_Task details_:
Without its pictures, the listing below is to be transcribed exactly.

++++ Extracted information ++++

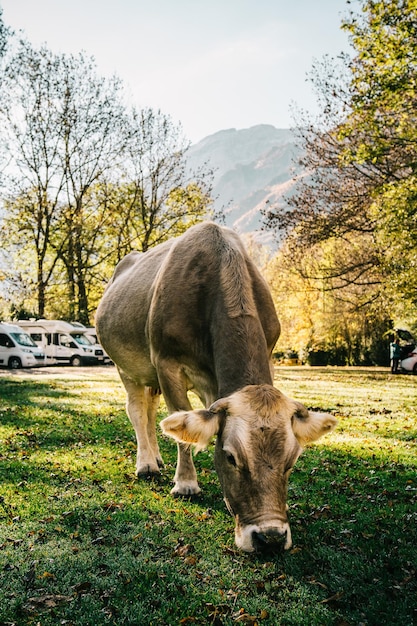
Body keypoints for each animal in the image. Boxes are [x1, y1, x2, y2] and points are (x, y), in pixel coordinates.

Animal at [95, 222, 334, 548]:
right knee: (136, 410)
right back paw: (146, 464)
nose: (270, 538)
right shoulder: (167, 363)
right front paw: (186, 483)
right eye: (231, 457)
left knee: (151, 411)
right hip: (127, 366)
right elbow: (183, 431)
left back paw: (156, 456)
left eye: (292, 460)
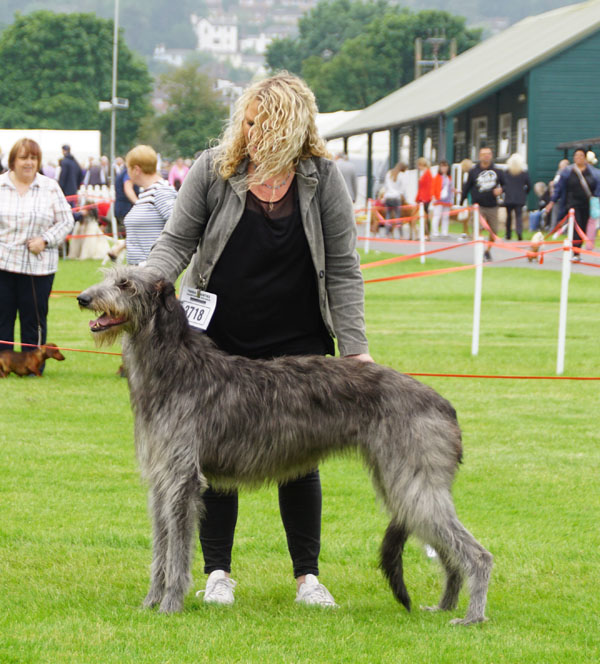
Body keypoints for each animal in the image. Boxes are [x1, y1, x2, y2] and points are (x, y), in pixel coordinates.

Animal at [77, 264, 492, 624]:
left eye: (127, 284)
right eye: (109, 277)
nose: (83, 298)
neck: (175, 367)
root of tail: (443, 404)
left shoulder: (182, 481)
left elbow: (177, 553)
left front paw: (169, 606)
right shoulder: (162, 481)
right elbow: (160, 549)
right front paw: (150, 602)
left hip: (412, 483)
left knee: (478, 554)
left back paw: (471, 616)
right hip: (403, 485)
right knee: (450, 552)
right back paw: (444, 605)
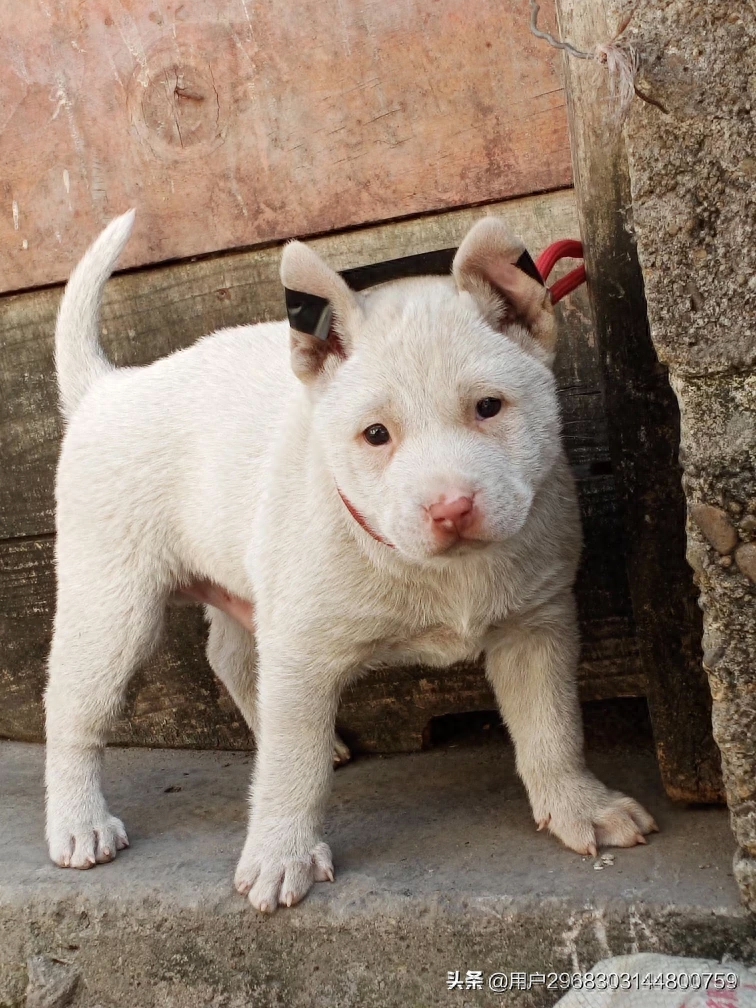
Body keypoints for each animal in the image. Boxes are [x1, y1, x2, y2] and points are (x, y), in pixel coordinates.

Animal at [45, 212, 657, 915]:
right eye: (375, 435)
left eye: (489, 407)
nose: (451, 508)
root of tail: (108, 389)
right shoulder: (302, 650)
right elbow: (292, 765)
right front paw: (281, 853)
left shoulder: (537, 628)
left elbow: (552, 727)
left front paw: (579, 804)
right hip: (112, 603)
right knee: (74, 709)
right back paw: (78, 822)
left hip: (244, 581)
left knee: (230, 660)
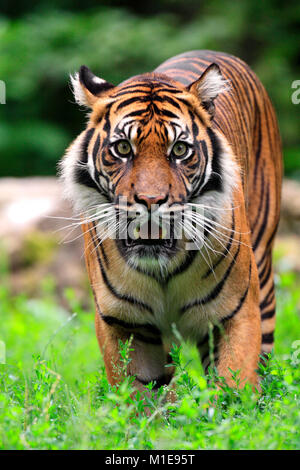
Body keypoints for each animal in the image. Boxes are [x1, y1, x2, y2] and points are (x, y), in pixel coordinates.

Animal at [59, 49, 282, 394]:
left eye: (179, 150)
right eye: (122, 148)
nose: (151, 200)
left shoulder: (236, 313)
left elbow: (232, 387)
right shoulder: (123, 322)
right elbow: (135, 393)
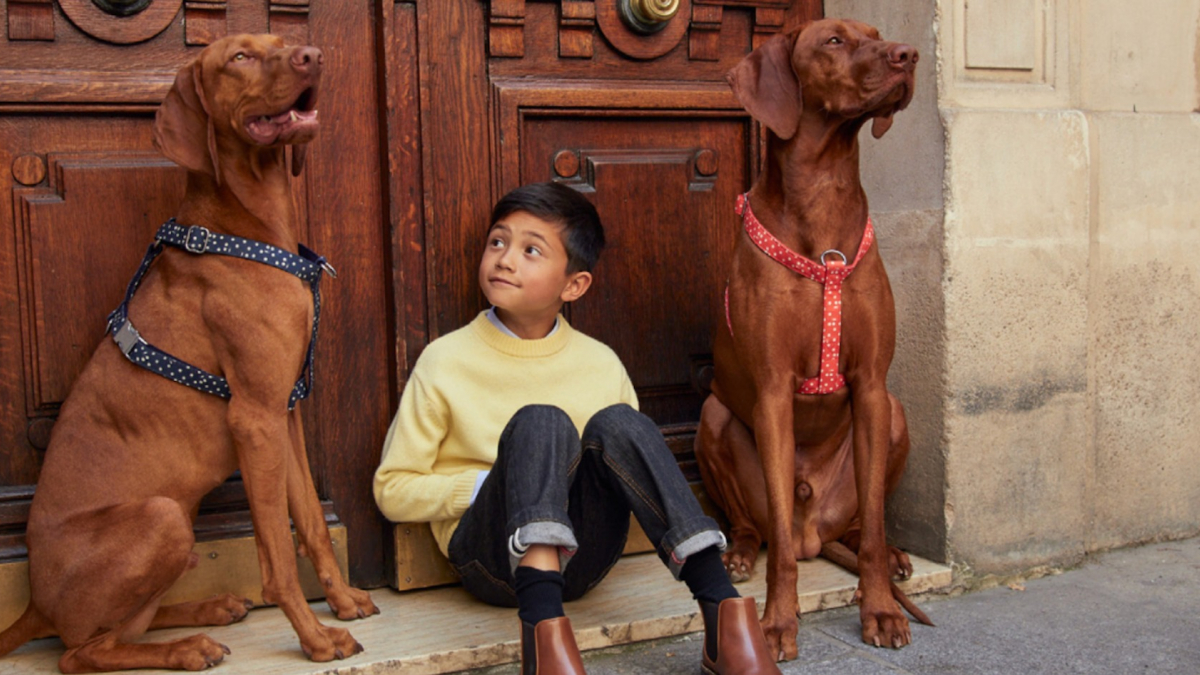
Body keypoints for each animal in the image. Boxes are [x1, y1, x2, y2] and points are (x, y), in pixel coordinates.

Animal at [0, 35, 376, 667]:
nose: (313, 56)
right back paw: (186, 648)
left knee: (126, 627)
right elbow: (277, 553)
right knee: (82, 653)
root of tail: (36, 606)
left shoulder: (285, 412)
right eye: (239, 58)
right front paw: (315, 638)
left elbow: (312, 522)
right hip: (163, 516)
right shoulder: (254, 419)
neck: (247, 227)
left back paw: (207, 611)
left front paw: (343, 600)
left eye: (281, 44)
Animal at [700, 19, 921, 658]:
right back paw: (740, 552)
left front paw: (879, 611)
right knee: (763, 530)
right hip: (712, 416)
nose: (910, 55)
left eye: (876, 33)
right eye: (834, 41)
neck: (822, 189)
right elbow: (775, 536)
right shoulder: (774, 393)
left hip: (893, 415)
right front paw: (775, 624)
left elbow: (872, 529)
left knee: (860, 527)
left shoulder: (871, 387)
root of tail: (812, 535)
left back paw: (893, 557)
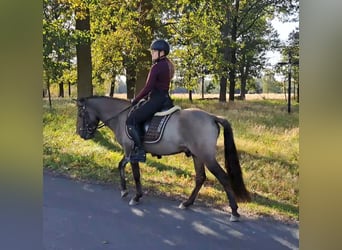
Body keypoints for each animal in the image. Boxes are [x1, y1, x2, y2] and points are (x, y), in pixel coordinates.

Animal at [75, 95, 251, 221]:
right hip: (197, 155)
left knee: (223, 177)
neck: (121, 117)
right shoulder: (129, 152)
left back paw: (234, 212)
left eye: (81, 114)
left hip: (206, 156)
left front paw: (136, 197)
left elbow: (135, 174)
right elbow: (121, 166)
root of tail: (212, 117)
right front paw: (124, 191)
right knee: (200, 178)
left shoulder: (130, 149)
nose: (82, 134)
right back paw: (187, 203)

++++

_Completed exercise_:
Body keypoints for each animal in the image. Boxes are [x1, y1, x2, y2] and points are (x, y), in pixel coordinates.

Animal at [95, 222, 334, 548]:
right knee: (136, 410)
right back paw: (146, 464)
nose: (270, 538)
right shoulder: (167, 363)
right front paw: (186, 483)
right eye: (231, 457)
left knee: (151, 411)
right hip: (127, 366)
right elbow: (183, 431)
left back paw: (156, 456)
left eye: (292, 460)
Body keypoints for each animal in the image. Boxes are [x1, y1, x2, y2] and points are (x, y), in pixel coordinates.

Animal at [77, 264, 492, 624]:
left eye: (127, 284)
right eye: (109, 277)
nose: (83, 298)
neck: (175, 367)
root of tail: (443, 404)
left shoulder: (182, 481)
left elbow: (177, 553)
left front paw: (169, 606)
right shoulder: (162, 481)
right elbow: (160, 549)
right front paw: (150, 602)
left hip: (412, 483)
left knee: (478, 554)
left back paw: (471, 616)
right hip: (403, 485)
right knee: (450, 552)
right back paw: (444, 605)
Body keypoints for each animal in the image. Boxes are [x1, y1, x2, y2] and points are (x, y), in pixel coordinates.

Animal at [45, 212, 657, 915]:
right eye: (375, 435)
left eye: (489, 407)
nose: (451, 508)
root of tail: (108, 389)
right shoulder: (302, 650)
right elbow: (292, 765)
right front paw: (281, 853)
left shoulder: (537, 628)
left elbow: (552, 727)
left front paw: (579, 804)
right hip: (112, 603)
right knee: (74, 709)
right back paw: (78, 822)
left hip: (244, 581)
left knee: (230, 660)
Body keypoints for each animal in the image. Boxes are [x1, y1, x2, y2] and points are (x, y), in pixel coordinates.

Animal at [59, 49, 282, 394]:
left eye: (179, 150)
right eye: (122, 148)
nose: (151, 200)
left shoulder: (236, 313)
left elbow: (232, 387)
right shoulder: (123, 322)
right elbow: (135, 393)
Body keypoints for each animal in the image. Boxes are [x1, y1, x2, y2] and points are (x, y), in pixel coordinates.

Animal at [0, 35, 376, 667]:
nose: (313, 56)
right back paw: (186, 648)
left knee: (126, 627)
right elbow: (277, 553)
right knee: (82, 653)
root of tail: (36, 606)
left shoulder: (285, 412)
right eye: (239, 58)
right front paw: (315, 638)
left elbow: (312, 522)
right hip: (163, 516)
right shoulder: (254, 419)
neck: (247, 227)
left back paw: (207, 611)
left front paw: (343, 600)
left eye: (281, 44)
Animal at [700, 19, 921, 658]:
right back paw: (740, 552)
left front paw: (879, 611)
right knee: (763, 530)
right hip: (712, 416)
nose: (910, 55)
left eye: (876, 33)
right eye: (834, 41)
neck: (822, 189)
right elbow: (775, 536)
right shoulder: (774, 393)
left hip: (893, 415)
right front paw: (775, 624)
left elbow: (872, 529)
left knee: (860, 527)
left shoulder: (871, 387)
root of tail: (812, 535)
left back paw: (893, 557)
Body keypoints for each animal in the image. Boxes are [x1, y1, x2, y2] and points are (x, y), in pixel coordinates.

Animal at [75, 95, 251, 221]:
right hip: (197, 155)
left knee: (223, 177)
neck: (121, 117)
right shoulder: (129, 152)
left back paw: (234, 212)
left eye: (81, 114)
left hip: (206, 156)
left front paw: (136, 197)
left elbow: (135, 174)
right elbow: (121, 166)
root of tail: (212, 117)
right front paw: (124, 191)
right knee: (200, 178)
left shoulder: (130, 149)
nose: (82, 134)
right back paw: (187, 203)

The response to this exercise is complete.